Families of Airmen killed on active duty can get support and information from community readiness consultants at their local base Airman and family readiness center, Air Force Personnel Center officials announced.

Established in 2010 at Air Force Mortuary Affairs Operations in Dover, Del as a long-term support program for surviving family members, Air Force Families Forever, or AFFF, relocated to AFPC, here in November. This reorganization transferred responsibility from a two person operation to an expansive group of professionals at Airman and family readiness centers Air Force wide. Now, care and support is available where families need it most, at Air Force bases closest to where they live.

"We want to ensure families of the fallen know that they are not alone and that we, their Air Force family, will be there for them in their time of need no matter where they are," said Robin Raine, the AFPC Air Force Families Forever program manager.
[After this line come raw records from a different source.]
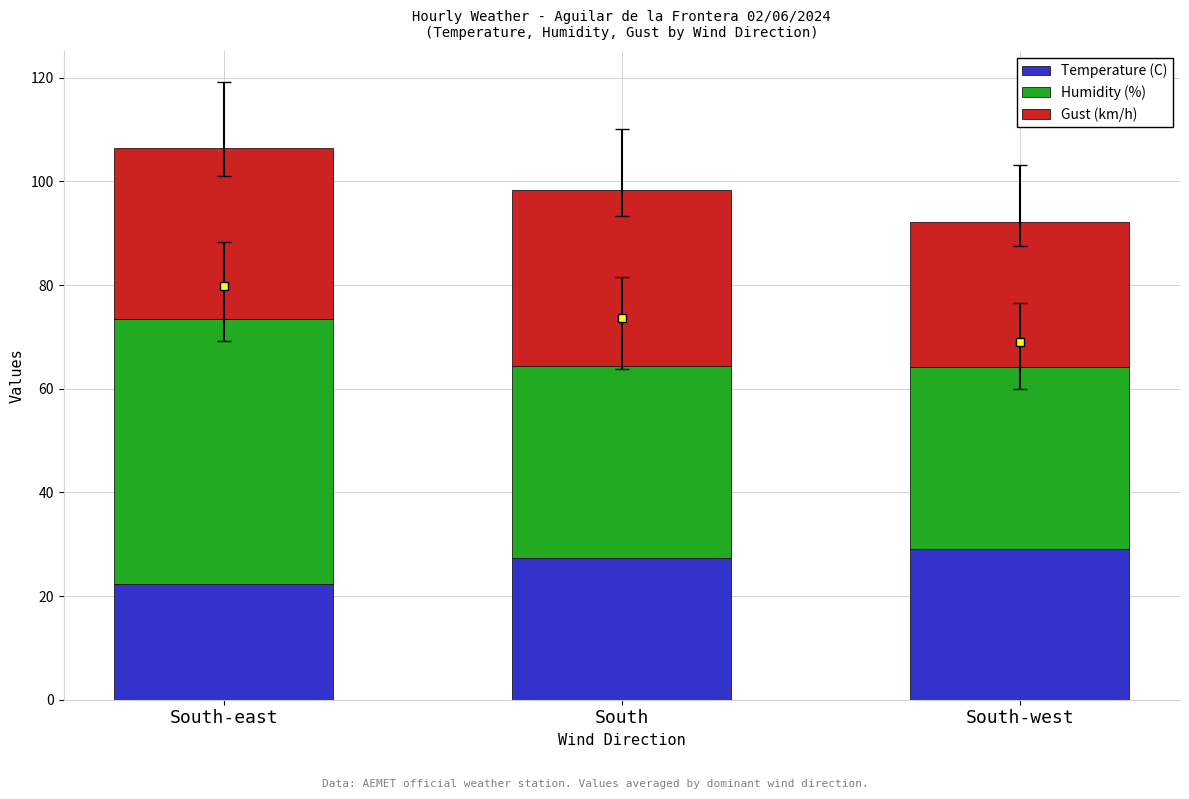

The Temperature (C) series shows 17.0 at South-west. True or false?

False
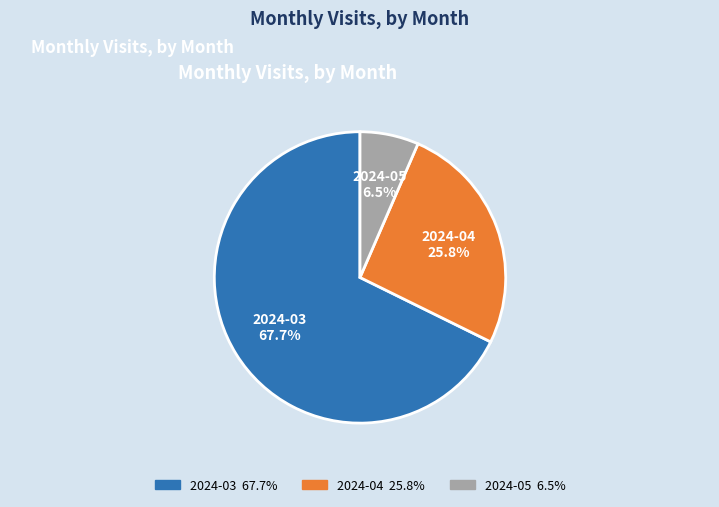

Which slice is the smallest?

2024-05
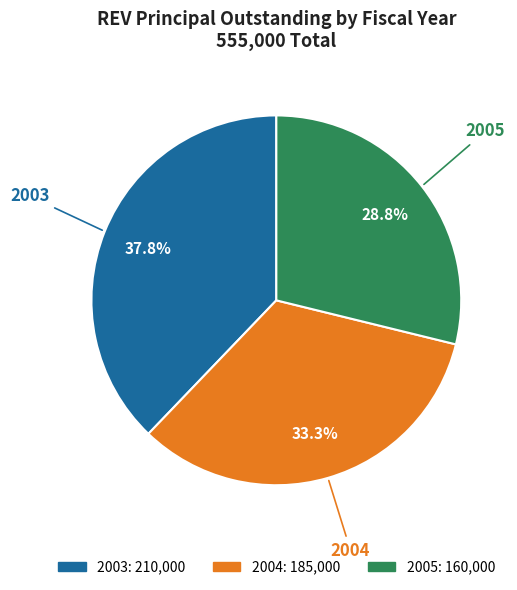

Which slice is the smallest?

2005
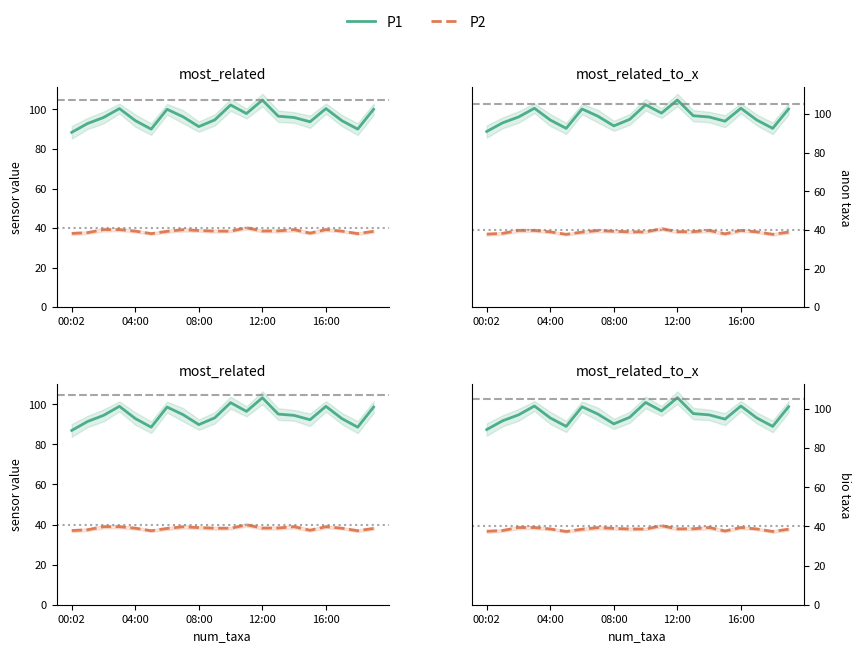

The P1 series shows 65.5 at 14. True or false?

False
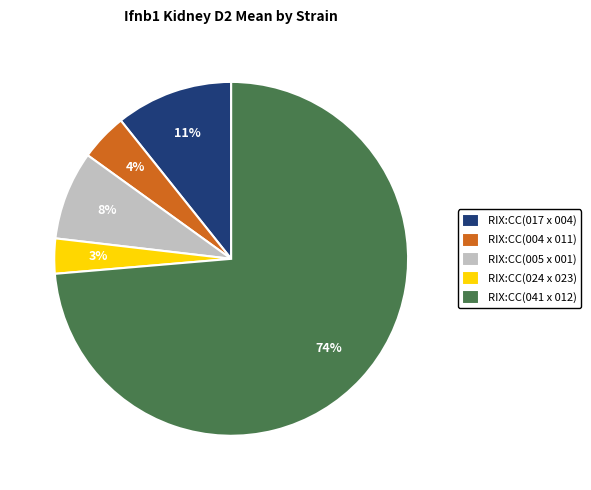

Between RIX:CC(005 x 001) and RIX:CC(024 x 023), which is larger?

RIX:CC(005 x 001)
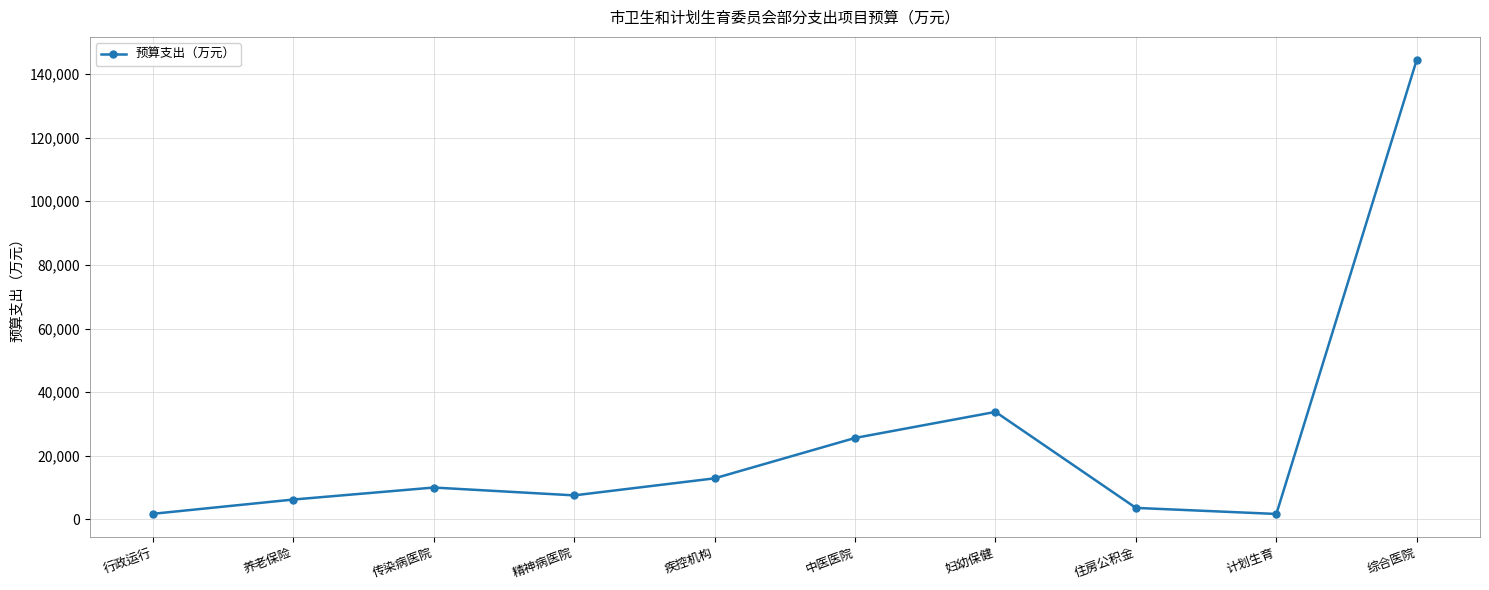

What is the difference between the maximum and minimum values?

142816.1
The program provides resources, support and information to help families adapt to life without their loved ones. As the program evolved and more family members were added, family care experts realized that decentralizing the program and providing support from installations closest to the bereaved family members would better serve their needs.

"AFFF representatives will reach out to any person the fallen service member identifies on the virtual record of emergency data, (or vRED) not just to the primary-next-of-kin," Raine said. "Decentralizing the program was the answer to providing a larger staffing pool to help family members as well as deliver face-to-face support where practical."

"Representatives at A&FRCs take a proactive approach, supporting families within their geographic area of responsibility with a level of support and assistance directly tied to the specific needs of the individual family," Raine said.

Once the funeral is over, all entitlements and benefits have been paid and the short-term Air Force support entities have concluded services, Air Force Families Forever can carry survivors for the remainder of their journey," Raine said.

A specific prescription for outreach to survivors has been established to ensure no one who was important to the fallen Airman is forgotten. Within 10 days of a service member's death, an A&FRC community readiness consultant from the installation the fallen service member was assigned to will send an introductory letter and information packet to all family members listed on the service member's vRED, explaining who they should contact if they need assistance. Subsequent to initial outreach, spouses, children and parents will be contacted by the A&FRC closest to where they reside four more times during the year leading up to the 1-year anniversary of the date of death.

Even though scheduled contact will discontinue after the 1-year anniversary, family members are welcome to reach out for help and support whenever they need it.

"Airmen can rest assured that we value their families and loved ones," Raine said. "We believe that once you are a part of the Air Force family, you are always part of the Air Force family."